I'm curious if anyone has rented unseen from another service other than AirBnB, VRO, or HomeAway? Facebook Marketplace has many seemingly nice listings but no reviews and no guarantee that what I see is what I get. Same with VivaNuncio. I can't come down and look around before I rent.

What have others experiences been? I'm looking in CDMX or Mérida.

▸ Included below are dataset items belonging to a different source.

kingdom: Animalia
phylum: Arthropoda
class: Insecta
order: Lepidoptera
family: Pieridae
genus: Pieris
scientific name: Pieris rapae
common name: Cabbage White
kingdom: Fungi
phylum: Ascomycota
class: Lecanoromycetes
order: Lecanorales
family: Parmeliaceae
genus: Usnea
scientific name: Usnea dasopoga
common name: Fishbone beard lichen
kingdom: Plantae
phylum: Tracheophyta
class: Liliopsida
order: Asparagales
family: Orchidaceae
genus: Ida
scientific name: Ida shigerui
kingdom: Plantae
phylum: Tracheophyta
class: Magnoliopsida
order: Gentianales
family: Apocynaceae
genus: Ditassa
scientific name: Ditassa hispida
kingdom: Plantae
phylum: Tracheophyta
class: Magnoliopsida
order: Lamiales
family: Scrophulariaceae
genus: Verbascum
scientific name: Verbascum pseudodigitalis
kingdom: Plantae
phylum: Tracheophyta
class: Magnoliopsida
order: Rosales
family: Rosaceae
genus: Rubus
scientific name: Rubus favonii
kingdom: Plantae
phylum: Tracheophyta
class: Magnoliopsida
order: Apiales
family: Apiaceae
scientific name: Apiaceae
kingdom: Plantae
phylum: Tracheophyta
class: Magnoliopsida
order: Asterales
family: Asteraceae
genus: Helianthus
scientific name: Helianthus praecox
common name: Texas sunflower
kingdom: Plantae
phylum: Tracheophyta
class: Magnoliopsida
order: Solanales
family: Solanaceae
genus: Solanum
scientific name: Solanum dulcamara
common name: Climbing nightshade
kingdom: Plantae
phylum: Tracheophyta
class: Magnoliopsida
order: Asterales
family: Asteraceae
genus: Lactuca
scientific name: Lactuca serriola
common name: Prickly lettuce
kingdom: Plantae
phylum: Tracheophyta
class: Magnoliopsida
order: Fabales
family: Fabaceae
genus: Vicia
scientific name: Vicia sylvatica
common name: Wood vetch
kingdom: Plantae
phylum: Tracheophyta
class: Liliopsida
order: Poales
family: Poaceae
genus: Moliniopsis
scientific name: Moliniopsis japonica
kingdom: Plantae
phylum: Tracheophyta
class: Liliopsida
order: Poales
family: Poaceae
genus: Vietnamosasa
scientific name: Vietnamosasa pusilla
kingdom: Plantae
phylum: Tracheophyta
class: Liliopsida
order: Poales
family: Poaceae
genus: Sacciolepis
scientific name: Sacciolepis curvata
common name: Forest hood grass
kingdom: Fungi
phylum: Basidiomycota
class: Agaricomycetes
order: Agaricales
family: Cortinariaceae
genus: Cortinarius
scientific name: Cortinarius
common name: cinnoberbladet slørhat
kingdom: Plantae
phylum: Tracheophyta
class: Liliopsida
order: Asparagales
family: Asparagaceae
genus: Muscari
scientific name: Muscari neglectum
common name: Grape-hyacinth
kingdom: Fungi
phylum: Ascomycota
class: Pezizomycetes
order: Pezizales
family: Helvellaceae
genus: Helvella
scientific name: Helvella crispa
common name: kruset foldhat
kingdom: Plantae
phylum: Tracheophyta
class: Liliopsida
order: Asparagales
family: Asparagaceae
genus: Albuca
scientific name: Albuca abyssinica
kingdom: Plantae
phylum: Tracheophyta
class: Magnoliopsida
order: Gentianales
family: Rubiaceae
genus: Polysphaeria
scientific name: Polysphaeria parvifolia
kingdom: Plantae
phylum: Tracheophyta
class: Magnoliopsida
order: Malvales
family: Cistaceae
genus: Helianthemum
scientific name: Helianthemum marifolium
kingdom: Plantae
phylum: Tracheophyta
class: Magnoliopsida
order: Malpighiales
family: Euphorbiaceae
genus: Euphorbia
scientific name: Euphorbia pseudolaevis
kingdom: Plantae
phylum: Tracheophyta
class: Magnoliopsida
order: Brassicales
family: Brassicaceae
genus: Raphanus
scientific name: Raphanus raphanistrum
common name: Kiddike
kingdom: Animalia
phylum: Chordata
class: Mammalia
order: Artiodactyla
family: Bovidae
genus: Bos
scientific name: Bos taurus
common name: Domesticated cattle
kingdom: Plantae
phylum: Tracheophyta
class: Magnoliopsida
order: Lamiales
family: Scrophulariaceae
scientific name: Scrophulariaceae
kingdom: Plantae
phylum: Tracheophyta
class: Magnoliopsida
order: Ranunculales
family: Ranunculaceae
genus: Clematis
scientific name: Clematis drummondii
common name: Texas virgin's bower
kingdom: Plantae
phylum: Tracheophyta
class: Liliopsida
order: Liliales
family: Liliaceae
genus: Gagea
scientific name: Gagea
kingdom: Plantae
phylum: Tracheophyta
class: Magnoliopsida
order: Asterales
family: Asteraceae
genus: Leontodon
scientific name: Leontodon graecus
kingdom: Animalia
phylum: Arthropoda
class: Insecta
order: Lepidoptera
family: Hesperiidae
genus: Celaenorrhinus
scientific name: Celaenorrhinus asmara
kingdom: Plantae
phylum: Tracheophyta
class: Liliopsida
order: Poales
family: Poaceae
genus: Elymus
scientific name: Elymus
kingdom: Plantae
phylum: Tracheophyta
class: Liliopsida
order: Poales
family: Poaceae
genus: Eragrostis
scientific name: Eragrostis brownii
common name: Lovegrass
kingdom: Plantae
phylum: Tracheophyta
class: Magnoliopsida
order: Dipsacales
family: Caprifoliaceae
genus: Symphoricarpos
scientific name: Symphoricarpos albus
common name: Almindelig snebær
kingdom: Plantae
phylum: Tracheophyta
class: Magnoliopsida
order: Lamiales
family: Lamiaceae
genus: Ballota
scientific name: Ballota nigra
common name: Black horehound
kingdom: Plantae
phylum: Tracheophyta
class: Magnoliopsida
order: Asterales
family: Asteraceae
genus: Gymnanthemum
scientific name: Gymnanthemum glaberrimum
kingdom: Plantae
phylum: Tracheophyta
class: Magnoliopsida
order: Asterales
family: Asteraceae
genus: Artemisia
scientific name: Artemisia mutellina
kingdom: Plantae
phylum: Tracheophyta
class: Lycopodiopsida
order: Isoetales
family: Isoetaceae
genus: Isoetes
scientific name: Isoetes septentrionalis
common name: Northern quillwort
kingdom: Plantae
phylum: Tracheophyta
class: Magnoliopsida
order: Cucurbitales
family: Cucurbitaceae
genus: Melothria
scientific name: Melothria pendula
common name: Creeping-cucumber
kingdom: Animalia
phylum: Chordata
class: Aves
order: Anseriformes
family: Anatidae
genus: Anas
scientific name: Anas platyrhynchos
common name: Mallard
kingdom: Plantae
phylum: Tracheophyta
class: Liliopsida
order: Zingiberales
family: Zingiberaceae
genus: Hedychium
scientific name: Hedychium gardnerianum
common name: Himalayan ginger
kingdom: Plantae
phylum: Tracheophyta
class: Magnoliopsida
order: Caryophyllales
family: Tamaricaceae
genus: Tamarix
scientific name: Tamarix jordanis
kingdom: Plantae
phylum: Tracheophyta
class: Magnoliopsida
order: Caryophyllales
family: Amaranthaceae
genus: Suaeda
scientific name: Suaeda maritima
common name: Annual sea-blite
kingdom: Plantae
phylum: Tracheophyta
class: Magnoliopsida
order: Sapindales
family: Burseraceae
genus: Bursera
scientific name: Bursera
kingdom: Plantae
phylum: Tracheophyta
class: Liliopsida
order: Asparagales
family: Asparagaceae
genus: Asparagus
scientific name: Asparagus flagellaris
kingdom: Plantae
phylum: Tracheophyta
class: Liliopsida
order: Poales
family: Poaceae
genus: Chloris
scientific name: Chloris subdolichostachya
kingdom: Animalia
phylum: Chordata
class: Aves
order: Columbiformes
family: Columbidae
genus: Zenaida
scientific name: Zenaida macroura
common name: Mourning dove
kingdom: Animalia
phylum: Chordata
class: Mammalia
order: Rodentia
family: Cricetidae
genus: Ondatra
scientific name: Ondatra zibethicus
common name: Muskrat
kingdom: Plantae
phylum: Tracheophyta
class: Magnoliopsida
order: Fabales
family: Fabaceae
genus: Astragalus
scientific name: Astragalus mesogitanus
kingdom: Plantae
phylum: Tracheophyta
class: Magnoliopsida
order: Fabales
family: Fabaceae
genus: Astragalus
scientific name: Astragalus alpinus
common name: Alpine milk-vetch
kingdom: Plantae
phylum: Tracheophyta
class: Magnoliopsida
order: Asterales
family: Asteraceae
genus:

I did do a search before asking.


----------



## surabi (Jan 1, 2017)

Be very very careful about renting a place you find on a non-booking site. There are tons of scams out there- you have no way of knowing if these places even exist and once you've sent a deposit, you'll never hear from the scammers again. The Airbnb community forum is filled with posts from unfortunate people who have fallen for these scam listings that they found on Craigslist, Facebook, etc. I know the booking sites like Airbnb, VRBO, etc. can charge hefty service fees, but at least you have recourse if something goes amiss.
I'd suggest renting through reputable booking site for a couple of weeks and using it as a home base to explore what else is available in the area longer-term.


----------



## baldilocks (Mar 7, 2010)

Maggi3 said:


> I'm curious if anyone has rented unseen from another service other than AirBnB, VRO, or HomeAway? Facebook Marketplace has many seemingly nice listings but no reviews and no guarantee that what I see is what I get. Same with VivaNuncio. I can't come down and look around before I rent.
> 
> What have others experiences been? I'm looking in CDMX or Mérida.
> 
> I did do a search before asking.


For short term, try Booking.com that will give you a base from which you can find somewhere suitable. Or you could also try Days Inn.


----------